Toen Jezus daar bij het meer van Galilea in een boot stapt om de mensen gemakkelijker toe te spreken, zag Hij daar een menigte mensen, zo verschillende, met zoveel verlangens, zo particulier, persoonlijk ook. Ik denk dat Jezus daarom zijn boodschap in parabels verpakt. Ieder kan dan op zijn of haar manier de boodschap oppikken en toepassen op zijn eigen leven. En die boodschap bij Jezus is een verhaal over een nieuwe wereld, Hij noemt dat het Rijk van God. Je zou bijna denken aan het ‘nieuwe’ normaal van minister-president Rutte. Het Rijk van God is een dynamiek die mensen in hun hart aanspreekt om elkaar op te bouwen in liefde. Dat houdt in: vergeven, nabij-zijn, troosten, werken aan rechtvaardige verhoudingen, elkaar van mens tot mens aanspreken op ieders kwaliteiten, en ga zo maar door. Dat ‘nieuwe’ normaal van Jezus’ Rijk van God staat veelal haaks op wat wij gewend zijn. Met het evangelie vandaag en de eerste lezing gaat het tevens om integer met elkaar te praten en – ook met woorden – elkaar goed doen.

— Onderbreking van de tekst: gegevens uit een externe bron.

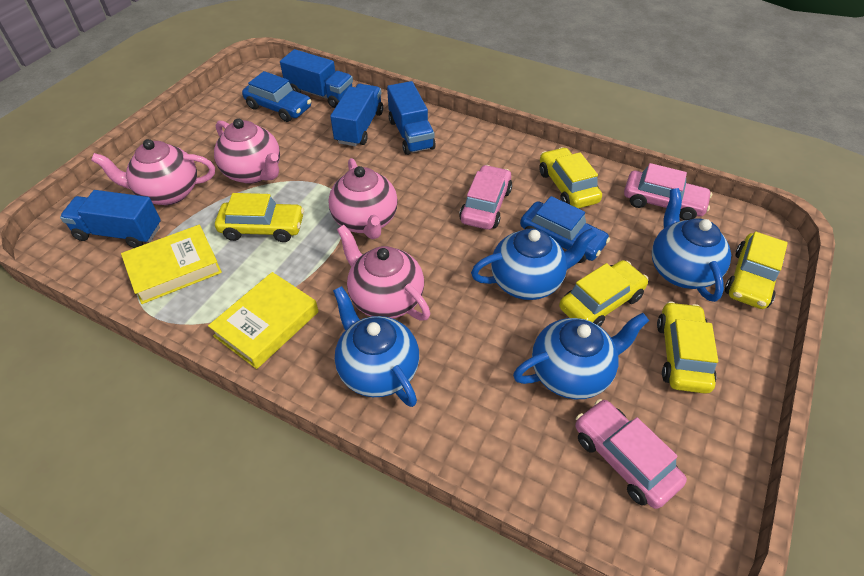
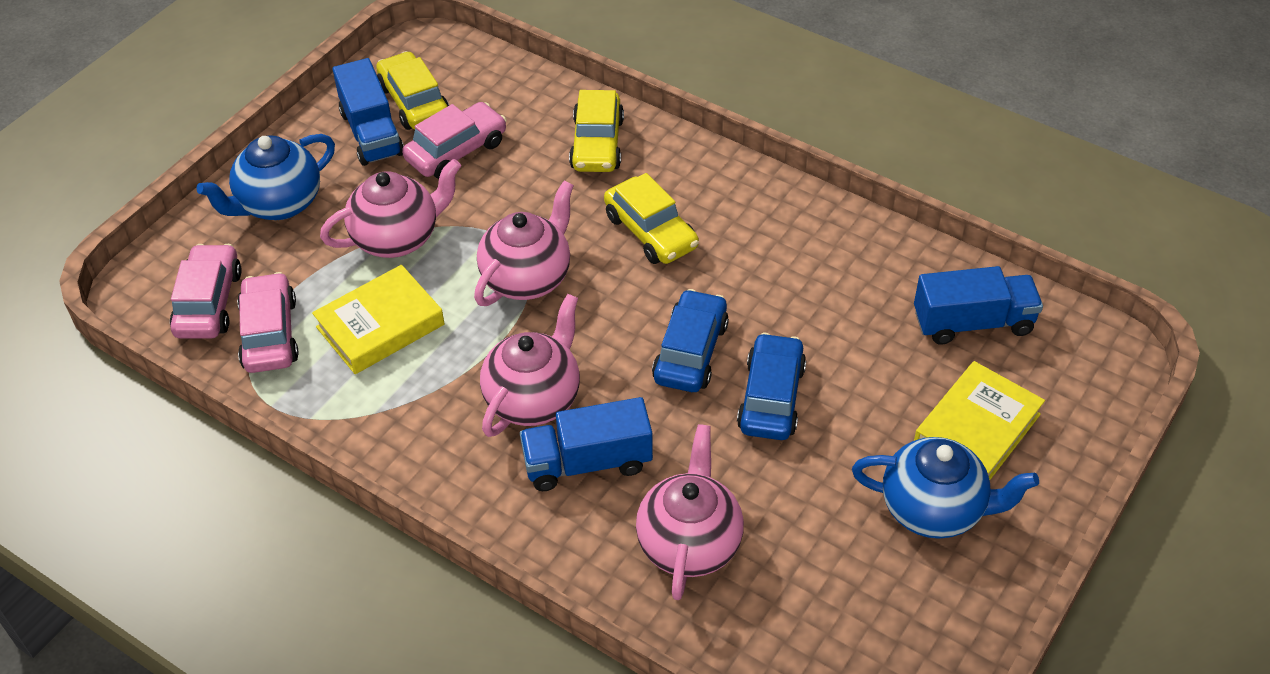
blue teapot: 4 -> 2
blue truck: 4 -> 3
yellow car: 5 -> 3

Binnen de context van de afgelopen maanden zijn dit belangrijke zaken. Wat zeg je rond corona? Hoe troost je mensen? Hoe bouw je aan een klimaat van ontmoeting waarin woorden kunnen bijdragen om mensen te helen, te helen van binnen. Want er zijn tal van beschadigingen, niet alleen lichamelijke maar ook in de beleving van mensen, in hun hart, hun ziel. We weten allemaal hoe woorden kunnen kwetsen en aan de andere kant kunnen helen. Het vraagt veel fijngevoeligheid en dat hebben we lang niet altijd. We rennen elkaar vaak voorbij.

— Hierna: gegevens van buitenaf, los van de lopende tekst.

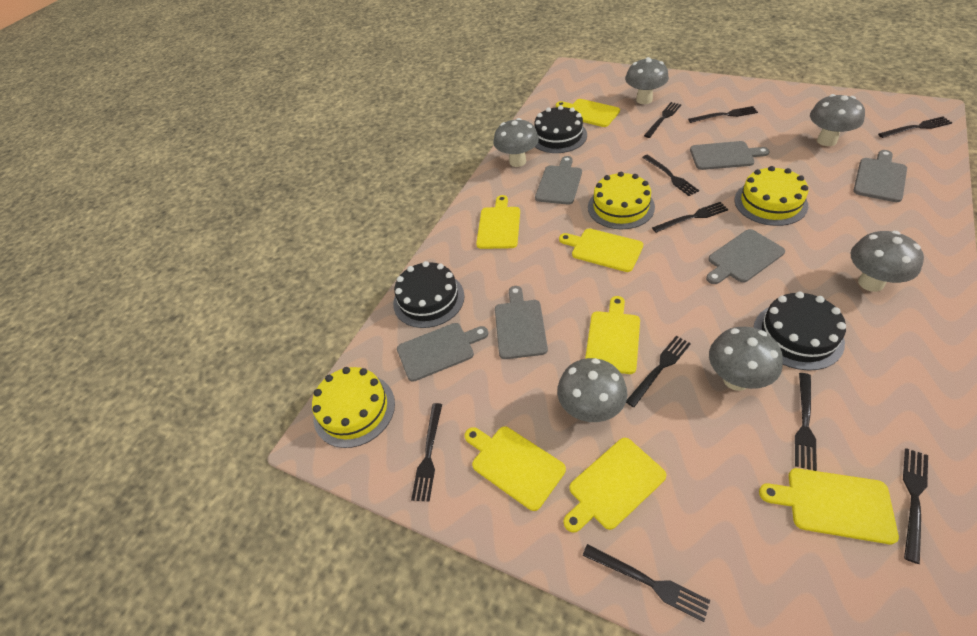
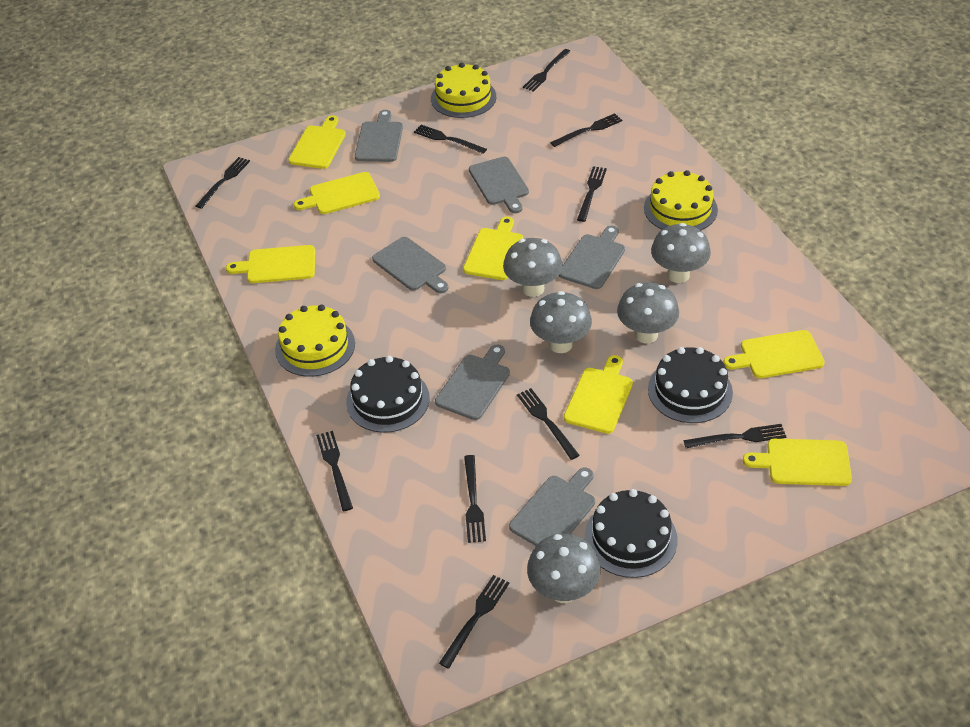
grey mushroom: 6 -> 5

Wat we wel met het coronatijdperk hebben geleerd? Vertraging. De snelheid op de wegen is teruggebracht tot onder de 100 km. per uur, dat was al vóór corona. Met corona en de daaraan verbonden lock down werden we gedwongen tot vertraging. Hebt u ontdekkingen gedaan? Ik hoor van mensen dat ze ontdekt hebben hoe mooi hun eigen omgeving is, en dat ze ook lieve buren hebben. Die buren waren er allang, maar in de sneltrein waarin we leefden, hadden we te weinig tijd voor elkaar. In gezinnen kwamen de gezelschapsspelletjes weer voor de dag. Zal deze vertraging ons beklijven?

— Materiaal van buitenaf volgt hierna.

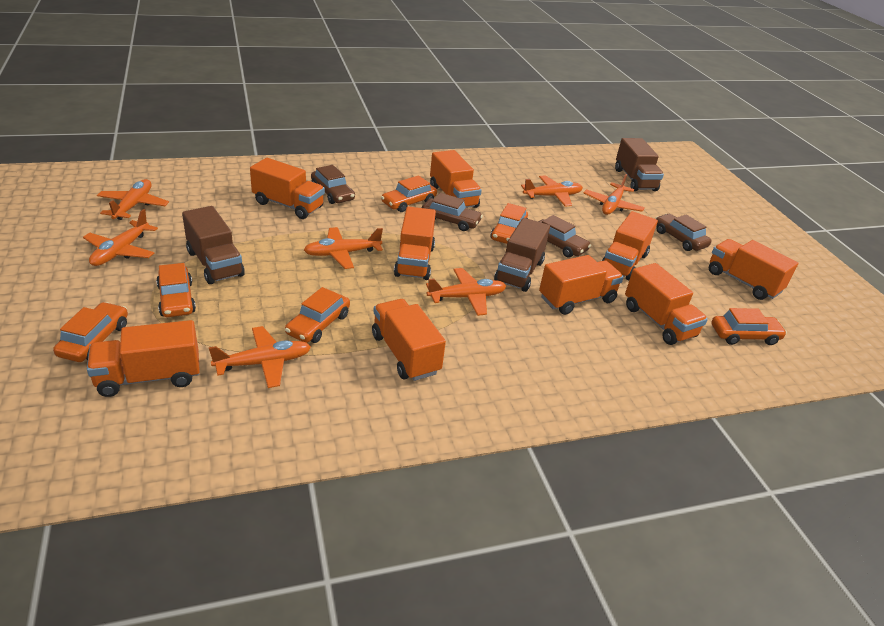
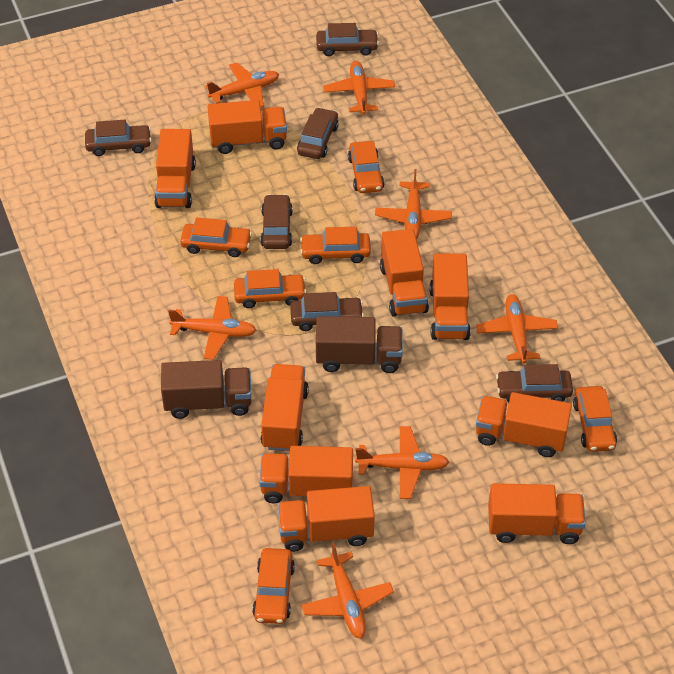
brown car: 4 -> 6
brown truck: 3 -> 2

De goede grond waarop het Woord, de Blijde Boodschap valt, maken we zelf, meen ik. De parabel van Jezus is eerder een opdracht dan een vaststaand feit. Die grond waarop onder ons iets moois kan opbloeien, zullen we zelf moeten bemesten, verzorgen, cultiveren. Hoe? Ik denk op de eerste plaats door elkaar te zien en door open te staan voor elkaars verhaal. Geen ontvangst van het Woord van God als we ook niet de woorden van een ander kunnen opnemen. Zo simpel is het, meen ik. Dit is ook van belang in onze omgang met mensen die een coronarugzakje hebben, dat zijn er velen vandaag. Allemaal mensen die dan wel niet zelf corona hebben gehad maar met de gevolgen van corona in hun directe omgeving moeten ‘handelen’. Zou ontmoeting, zou optrekken met elkaar, ook omdat we tot elkaar veroordeeld zijn door deze pandemie, wellicht verbondenheid onder ons doen groeien? Ik bid er om.